To suggest that this sort of gladiatorial perspectivizing is "self-defeating" is rather like calling Nietzsche a "nihilist" because he chose to philosophize with a hammer -- that is, dedicated himself to scraping away all the evasions, the happy-go-lucky subterfuge -- to provide a more truthful genealogy of art and creativity and, more importantly, an Ethics on precisely what is required of writers (born this late in history) pretending to canonical strength. *TAoI* is as Nietzschean a text as you will find, a polemical kick in the stomach, brutal in its necessities, staring deep into the horizon of literature and conceptualizing the intra-poetic psychic warfare of poets WHO WILL NOT DIE. It is a nail-bomb thrown into the seminar-room of creative writing workshops, exploding the glib complacency of young writers who've forgotten that Time is unforgiving in its choice of literary survivors.
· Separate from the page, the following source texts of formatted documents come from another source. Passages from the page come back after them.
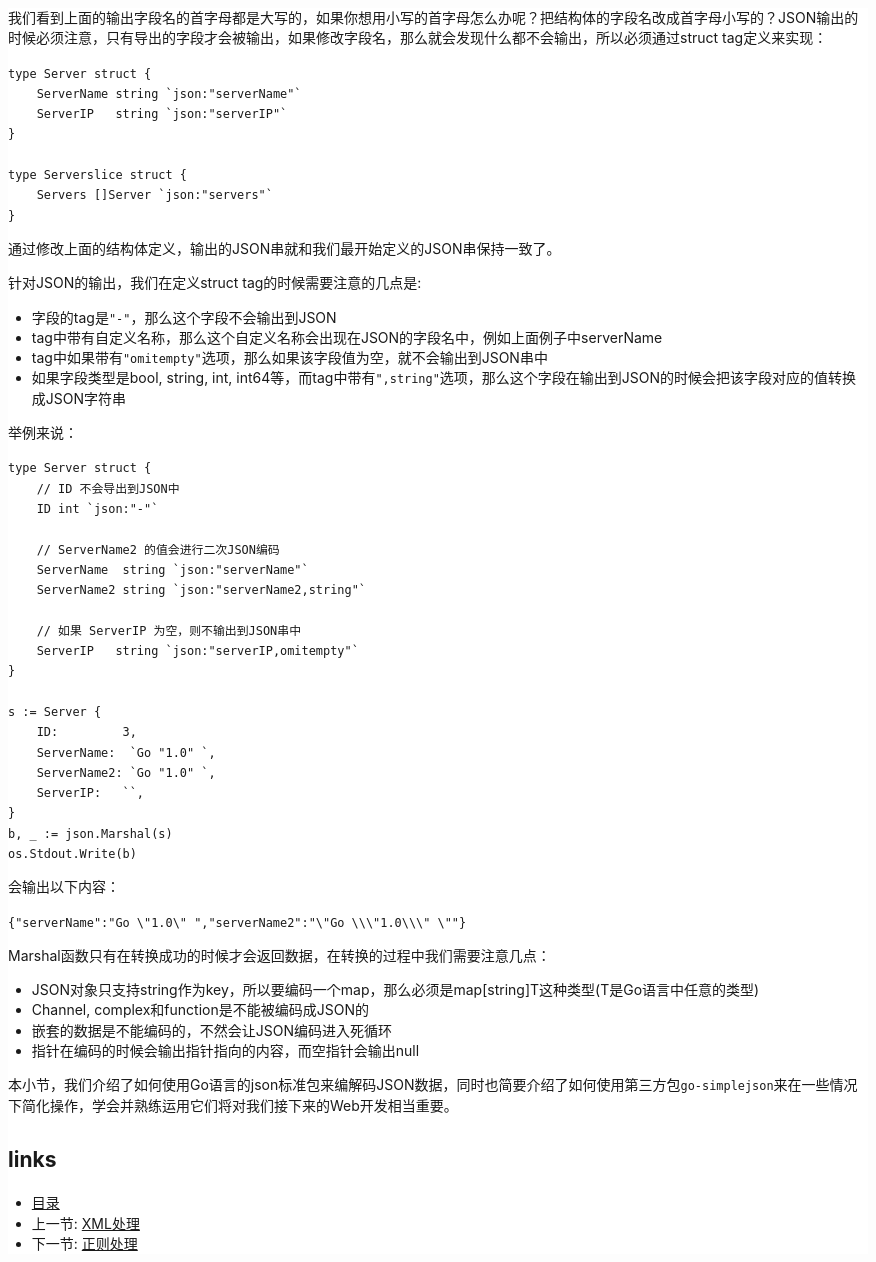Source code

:我们看到上面的输出字段名的首字母都是大写的，如果你想用小写的首字母怎么办呢？把结构体的字段名改成首字母小写的？JSON输出的时候必须注意，只有导出的字段才会被输出，如果修改字段名，那么就会发现什么都不会输出，所以必须通过struct tag定义来实现：

	type Server struct {
		ServerName string `json:"serverName"`
		ServerIP   string `json:"serverIP"`
	}

	type Serverslice struct {
		Servers []Server `json:"servers"`
	}

通过修改上面的结构体定义，输出的JSON串就和我们最开始定义的JSON串保持一致了。

针对JSON的输出，我们在定义struct tag的时候需要注意的几点是:

- 字段的tag是`"-"`，那么这个字段不会输出到JSON
- tag中带有自定义名称，那么这个自定义名称会出现在JSON的字段名中，例如上面例子中serverName
- tag中如果带有`"omitempty"`选项，那么如果该字段值为空，就不会输出到JSON串中
- 如果字段类型是bool, string, int, int64等，而tag中带有`",string"`选项，那么这个字段在输出到JSON的时候会把该字段对应的值转换成JSON字符串


举例来说：

	type Server struct {
		// ID 不会导出到JSON中
		ID int `json:"-"`

		// ServerName2 的值会进行二次JSON编码
		ServerName  string `json:"serverName"`
		ServerName2 string `json:"serverName2,string"`

		// 如果 ServerIP 为空，则不输出到JSON串中
		ServerIP   string `json:"serverIP,omitempty"`
	}

	s := Server {
		ID:         3,
		ServerName:  `Go "1.0" `,
		ServerName2: `Go "1.0" `,
		ServerIP:   ``,
	}
	b, _ := json.Marshal(s)
	os.Stdout.Write(b)

会输出以下内容：

	{"serverName":"Go \"1.0\" ","serverName2":"\"Go \\\"1.0\\\" \""}


Marshal函数只有在转换成功的时候才会返回数据，在转换的过程中我们需要注意几点：


- JSON对象只支持string作为key，所以要编码一个map，那么必须是map[string]T这种类型(T是Go语言中任意的类型)
- Channel, complex和function是不能被编码成JSON的
- 嵌套的数据是不能编码的，不然会让JSON编码进入死循环
- 指针在编码的时候会输出指针指向的内容，而空指针会输出null


本小节，我们介绍了如何使用Go语言的json标准包来编解码JSON数据，同时也简要介绍了如何使用第三方包`go-simplejson`来在一些情况下简化操作，学会并熟练运用它们将对我们接下来的Web开发相当重要。

## links
   * [目录](<preface.md>)
   * 上一节: [XML处理](<07.1.md>)
   * 下一节: [正则处理](<07.3.md>)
To put it another way, Bloom never says that originality doesn't exist, only that our idealized, Eliotic perceptions of originality are immature and self-defeating, an excuse not only to *be* mediocre (as young as Adam at the dawn of Creation), but to revel in and celebrate that mediocrity. That said, those who are coddled by Academe will probably find Bloom's book vulgar, incomprehensible, melodramatic, even paranoid in its implications. While others, stoically self-critical, will find themselves reading a completely different book, and a glorious one at that.

As the previous reviewer suggested, there may be room enough in the academic industry for a communal fellowship of writers and teachers, but there is an important qualitative difference between the respectable productions of, say, a Mark Van Doren, and the monstrous achievements of canonical prowess Bloom examines here. Mediocrity needs to justify itself, to make excuses for its smug complacency, but just as 99.9% of our generation's literature is "written in water," so the canonical survivors of the future will be forced to take even more extreme measures to be remembered, to stand in the square where martyrs are made. Bloom's book, in essence, attempts to dramatize and account for these "extreme measures."

*The Anxiety of Influence*, for all its conceptual flummery and Rube Goldberg convolutions, stands today as a brilliant thought-experiment on the lengths genius will go to stamp itself in bronze, to carry on and flourish in a universe of Death (or its literary equivalent, Compromise). Even if you find his main argument pedantic and repulsive, Bloom provides dozens of pyrotechnic micro-arguments in each chapter, not to mention some brilliant and provocative readings of classic poetry. Bloom is a great talker and showman, and those who dismiss his theories as frivolous poppycock may still be charmed by his brash, Hazlittean personality. The important thing is to take the time to understand where Bloom is coming from, and not to project one's own anxieties onto this difficult and rewarding text.